=== Your objective ===
Here are some records; return them all exactly.

=== Material shown ===

┌──

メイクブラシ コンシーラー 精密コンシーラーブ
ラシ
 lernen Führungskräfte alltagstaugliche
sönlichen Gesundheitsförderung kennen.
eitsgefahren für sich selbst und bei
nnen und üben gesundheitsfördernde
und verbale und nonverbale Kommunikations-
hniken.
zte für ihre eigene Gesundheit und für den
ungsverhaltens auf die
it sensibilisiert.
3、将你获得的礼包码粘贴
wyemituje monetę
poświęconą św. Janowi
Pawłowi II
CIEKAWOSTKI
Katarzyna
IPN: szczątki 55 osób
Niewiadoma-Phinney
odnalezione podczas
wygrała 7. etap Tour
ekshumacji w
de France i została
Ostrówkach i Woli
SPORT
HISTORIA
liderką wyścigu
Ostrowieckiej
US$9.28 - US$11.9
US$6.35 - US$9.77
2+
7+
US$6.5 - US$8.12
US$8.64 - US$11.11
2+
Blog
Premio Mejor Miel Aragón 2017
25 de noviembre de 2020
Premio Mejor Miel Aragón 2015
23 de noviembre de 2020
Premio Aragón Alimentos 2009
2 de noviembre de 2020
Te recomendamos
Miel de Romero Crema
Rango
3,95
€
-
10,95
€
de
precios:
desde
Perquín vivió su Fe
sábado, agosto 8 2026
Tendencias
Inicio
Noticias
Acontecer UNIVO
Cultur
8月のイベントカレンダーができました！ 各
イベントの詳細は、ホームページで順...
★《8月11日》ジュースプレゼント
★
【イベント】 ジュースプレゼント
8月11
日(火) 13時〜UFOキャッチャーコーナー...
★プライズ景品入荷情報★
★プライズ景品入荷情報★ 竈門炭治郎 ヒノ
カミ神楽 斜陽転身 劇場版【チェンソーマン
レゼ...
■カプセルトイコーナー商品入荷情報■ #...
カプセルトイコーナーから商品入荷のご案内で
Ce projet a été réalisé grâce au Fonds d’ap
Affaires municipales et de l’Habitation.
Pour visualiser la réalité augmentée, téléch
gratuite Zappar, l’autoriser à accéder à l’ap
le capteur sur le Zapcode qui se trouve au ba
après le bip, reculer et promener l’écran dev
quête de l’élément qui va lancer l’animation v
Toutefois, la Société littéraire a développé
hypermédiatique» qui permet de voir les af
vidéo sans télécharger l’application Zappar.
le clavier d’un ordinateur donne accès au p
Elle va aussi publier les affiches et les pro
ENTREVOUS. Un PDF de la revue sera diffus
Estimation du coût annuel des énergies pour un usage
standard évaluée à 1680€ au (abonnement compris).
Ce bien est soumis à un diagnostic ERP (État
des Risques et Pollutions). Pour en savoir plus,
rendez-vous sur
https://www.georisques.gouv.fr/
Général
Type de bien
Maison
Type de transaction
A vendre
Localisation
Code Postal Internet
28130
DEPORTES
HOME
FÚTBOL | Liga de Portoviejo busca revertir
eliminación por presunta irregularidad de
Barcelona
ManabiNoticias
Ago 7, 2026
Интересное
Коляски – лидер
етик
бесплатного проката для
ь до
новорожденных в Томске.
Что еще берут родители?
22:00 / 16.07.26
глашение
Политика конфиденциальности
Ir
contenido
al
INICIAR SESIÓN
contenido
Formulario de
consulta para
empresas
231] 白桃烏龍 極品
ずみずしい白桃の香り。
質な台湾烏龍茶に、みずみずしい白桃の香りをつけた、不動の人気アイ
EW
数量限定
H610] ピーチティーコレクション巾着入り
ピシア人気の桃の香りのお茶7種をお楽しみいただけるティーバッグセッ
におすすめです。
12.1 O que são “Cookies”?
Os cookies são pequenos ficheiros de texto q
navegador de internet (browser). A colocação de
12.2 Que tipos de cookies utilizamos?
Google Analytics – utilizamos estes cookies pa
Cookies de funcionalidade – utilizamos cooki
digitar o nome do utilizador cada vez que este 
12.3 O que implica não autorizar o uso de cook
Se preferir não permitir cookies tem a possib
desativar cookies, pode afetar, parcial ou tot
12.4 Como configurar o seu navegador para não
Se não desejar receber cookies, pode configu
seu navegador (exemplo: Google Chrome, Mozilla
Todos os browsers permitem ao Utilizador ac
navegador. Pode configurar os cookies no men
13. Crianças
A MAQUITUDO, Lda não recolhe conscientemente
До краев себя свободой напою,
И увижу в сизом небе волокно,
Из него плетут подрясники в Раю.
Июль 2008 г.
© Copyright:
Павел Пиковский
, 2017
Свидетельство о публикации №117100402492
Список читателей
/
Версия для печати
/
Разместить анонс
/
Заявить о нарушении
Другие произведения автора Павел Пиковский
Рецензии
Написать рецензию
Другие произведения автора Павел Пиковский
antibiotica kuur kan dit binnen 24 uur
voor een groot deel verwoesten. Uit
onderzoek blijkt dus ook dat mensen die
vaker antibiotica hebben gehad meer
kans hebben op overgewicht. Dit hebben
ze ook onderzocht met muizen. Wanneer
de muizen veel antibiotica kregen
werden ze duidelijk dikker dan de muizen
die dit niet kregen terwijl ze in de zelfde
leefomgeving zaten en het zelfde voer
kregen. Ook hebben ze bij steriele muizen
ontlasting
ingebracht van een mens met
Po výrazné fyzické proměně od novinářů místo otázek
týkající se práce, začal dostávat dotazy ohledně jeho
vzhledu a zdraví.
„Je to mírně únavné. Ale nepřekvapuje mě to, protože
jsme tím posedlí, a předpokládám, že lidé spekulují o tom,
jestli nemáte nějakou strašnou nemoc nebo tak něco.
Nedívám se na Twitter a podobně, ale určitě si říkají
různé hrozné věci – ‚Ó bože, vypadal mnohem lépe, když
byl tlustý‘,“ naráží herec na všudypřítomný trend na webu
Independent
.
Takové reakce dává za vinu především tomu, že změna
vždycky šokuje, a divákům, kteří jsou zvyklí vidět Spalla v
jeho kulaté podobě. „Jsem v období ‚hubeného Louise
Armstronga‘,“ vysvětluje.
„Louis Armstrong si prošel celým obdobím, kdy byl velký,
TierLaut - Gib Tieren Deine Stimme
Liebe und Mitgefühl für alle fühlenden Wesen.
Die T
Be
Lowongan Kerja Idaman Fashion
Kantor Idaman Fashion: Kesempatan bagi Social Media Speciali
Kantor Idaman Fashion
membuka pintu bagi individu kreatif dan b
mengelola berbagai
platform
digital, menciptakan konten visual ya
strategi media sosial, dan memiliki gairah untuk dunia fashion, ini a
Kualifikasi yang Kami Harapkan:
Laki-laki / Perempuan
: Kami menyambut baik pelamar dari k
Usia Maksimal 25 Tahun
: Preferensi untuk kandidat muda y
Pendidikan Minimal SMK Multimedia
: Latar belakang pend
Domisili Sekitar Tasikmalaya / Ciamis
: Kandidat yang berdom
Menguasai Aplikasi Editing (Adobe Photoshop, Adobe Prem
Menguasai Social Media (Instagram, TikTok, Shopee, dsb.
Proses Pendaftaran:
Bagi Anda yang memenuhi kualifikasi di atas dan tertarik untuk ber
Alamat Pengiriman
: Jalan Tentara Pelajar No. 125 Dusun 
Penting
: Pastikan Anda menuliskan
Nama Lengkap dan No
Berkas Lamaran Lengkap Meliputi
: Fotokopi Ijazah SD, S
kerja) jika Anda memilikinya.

└──

=== Task solution ===
メイクブラシ コンシーラー 精密コンシーラーブ
ラシ
 lernen Führungskräfte alltagstaugliche
sönlichen Gesundheitsförderung kennen.
eitsgefahren für sich selbst und bei
nnen und üben gesundheitsfördernde
und verbale und nonverbale Kommunikations-
hniken.
zte für ihre eigene Gesundheit und für den
ungsverhaltens auf die
it sensibilisiert.
3、将你获得的礼包码粘贴
wyemituje monetę
poświęconą św. Janowi
Pawłowi II
CIEKAWOSTKI
Katarzyna
IPN: szczątki 55 osób
Niewiadoma-Phinney
odnalezione podczas
wygrała 7. etap Tour
ekshumacji w
de France i została
Ostrówkach i Woli
SPORT
HISTORIA
liderką wyścigu
Ostrowieckiej
US$9.28 - US$11.9
US$6.35 - US$9.77
2+
7+
US$6.5 - US$8.12
US$8.64 - US$11.11
2+
Blog
Premio Mejor Miel Aragón 2017
25 de noviembre de 2020
Premio Mejor Miel Aragón 2015
23 de noviembre de 2020
Premio Aragón Alimentos 2009
2 de noviembre de 2020
Te recomendamos
Miel de Romero Crema
Rango
3,95
€
-
10,95
€
de
precios:
desde
Perquín vivió su Fe
sábado, agosto 8 2026
Tendencias
Inicio
Noticias
Acontecer UNIVO
Cultur
8月のイベントカレンダーができました！ 各
イベントの詳細は、ホームページで順...
★《8月11日》ジュースプレゼント
★
【イベント】 ジュースプレゼント
8月11
日(火) 13時〜UFOキャッチャーコーナー...
★プライズ景品入荷情報★
★プライズ景品入荷情報★ 竈門炭治郎 ヒノ
カミ神楽 斜陽転身 劇場版【チェンソーマン
レゼ...
■カプセルトイコーナー商品入荷情報■ #...
カプセルトイコーナーから商品入荷のご案内で
Ce projet a été réalisé grâce au Fonds d’ap
Affaires municipales et de l’Habitation.
Pour visualiser la réalité augmentée, téléch
gratuite Zappar, l’autoriser à accéder à l’ap
le capteur sur le Zapcode qui se trouve au ba
après le bip, reculer et promener l’écran dev
quête de l’élément qui va lancer l’animation v
Toutefois, la Société littéraire a développé
hypermédiatique» qui permet de voir les af
vidéo sans télécharger l’application Zappar.
le clavier d’un ordinateur donne accès au p
Elle va aussi publier les affiches et les pro
ENTREVOUS. Un PDF de la revue sera diffus
Estimation du coût annuel des énergies pour un usage
standard évaluée à 1680€ au (abonnement compris).
Ce bien est soumis à un diagnostic ERP (État
des Risques et Pollutions). Pour en savoir plus,
rendez-vous sur
https://www.georisques.gouv.fr/
Général
Type de bien
Maison
Type de transaction
A vendre
Localisation
Code Postal Internet
28130
DEPORTES
HOME
FÚTBOL | Liga de Portoviejo busca revertir
eliminación por presunta irregularidad de
Barcelona
ManabiNoticias
Ago 7, 2026
Интересное
Коляски – лидер
етик
бесплатного проката для
ь до
новорожденных в Томске.
Что еще берут родители?
22:00 / 16.07.26
глашение
Политика конфиденциальности
Ir
contenido
al
INICIAR SESIÓN
contenido
Formulario de
consulta para
empresas
231] 白桃烏龍 極品
ずみずしい白桃の香り。
質な台湾烏龍茶に、みずみずしい白桃の香りをつけた、不動の人気アイ
EW
数量限定
H610] ピーチティーコレクション巾着入り
ピシア人気の桃の香りのお茶7種をお楽しみいただけるティーバッグセッ
におすすめです。
12.1 O que são “Cookies”?
Os cookies são pequenos ficheiros de texto q
navegador de internet (browser). A colocação de
12.2 Que tipos de cookies utilizamos?
Google Analytics – utilizamos estes cookies pa
Cookies de funcionalidade – utilizamos cooki
digitar o nome do utilizador cada vez que este 
12.3 O que implica não autorizar o uso de cook
Se preferir não permitir cookies tem a possib
desativar cookies, pode afetar, parcial ou tot
12.4 Como configurar o seu navegador para não
Se não desejar receber cookies, pode configu
seu navegador (exemplo: Google Chrome, Mozilla
Todos os browsers permitem ao Utilizador ac
navegador. Pode configurar os cookies no men
13. Crianças
A MAQUITUDO, Lda não recolhe conscientemente
До краев себя свободой напою,
И увижу в сизом небе волокно,
Из него плетут подрясники в Раю.
Июль 2008 г.
© Copyright:
Павел Пиковский
, 2017
Свидетельство о публикации №117100402492
Список читателей
/
Версия для печати
/
Разместить анонс
/
Заявить о нарушении
Другие произведения автора Павел Пиковский
Рецензии
Написать рецензию
Другие произведения автора Павел Пиковский
antibiotica kuur kan dit binnen 24 uur
voor een groot deel verwoesten. Uit
onderzoek blijkt dus ook dat mensen die
vaker antibiotica hebben gehad meer
kans hebben op overgewicht. Dit hebben
ze ook onderzocht met muizen. Wanneer
de muizen veel antibiotica kregen
werden ze duidelijk dikker dan de muizen
die dit niet kregen terwijl ze in de zelfde
leefomgeving zaten en het zelfde voer
kregen. Ook hebben ze bij steriele muizen
ontlasting
ingebracht van een mens met
Po výrazné fyzické proměně od novinářů místo otázek
týkající se práce, začal dostávat dotazy ohledně jeho
vzhledu a zdraví.
„Je to mírně únavné. Ale nepřekvapuje mě to, protože
jsme tím posedlí, a předpokládám, že lidé spekulují o tom,
jestli nemáte nějakou strašnou nemoc nebo tak něco.
Nedívám se na Twitter a podobně, ale určitě si říkají
různé hrozné věci – ‚Ó bože, vypadal mnohem lépe, když
byl tlustý‘,“ naráží herec na všudypřítomný trend na webu
Independent
.
Takové reakce dává za vinu především tomu, že změna
vždycky šokuje, a divákům, kteří jsou zvyklí vidět Spalla v
jeho kulaté podobě. „Jsem v období ‚hubeného Louise
Armstronga‘,“ vysvětluje.
„Louis Armstrong si prošel celým obdobím, kdy byl velký,
TierLaut - Gib Tieren Deine Stimme
Liebe und Mitgefühl für alle fühlenden Wesen.
Die T
Be
Lowongan Kerja Idaman Fashion
Kantor Idaman Fashion: Kesempatan bagi Social Media Speciali
Kantor Idaman Fashion
membuka pintu bagi individu kreatif dan b
mengelola berbagai
platform
digital, menciptakan konten visual ya
strategi media sosial, dan memiliki gairah untuk dunia fashion, ini a
Kualifikasi yang Kami Harapkan:
Laki-laki / Perempuan
: Kami menyambut baik pelamar dari k
Usia Maksimal 25 Tahun
: Preferensi untuk kandidat muda y
Pendidikan Minimal SMK Multimedia
: Latar belakang pend
Domisili Sekitar Tasikmalaya / Ciamis
: Kandidat yang berdom
Menguasai Aplikasi Editing (Adobe Photoshop, Adobe Prem
Menguasai Social Media (Instagram, TikTok, Shopee, dsb.
Proses Pendaftaran:
Bagi Anda yang memenuhi kualifikasi di atas dan tertarik untuk ber
Alamat Pengiriman
: Jalan Tentara Pelajar No. 125 Dusun 
Penting
: Pastikan Anda menuliskan
Nama Lengkap dan No
Berkas Lamaran Lengkap Meliputi
: Fotokopi Ijazah SD, S
kerja) jika Anda memilikinya.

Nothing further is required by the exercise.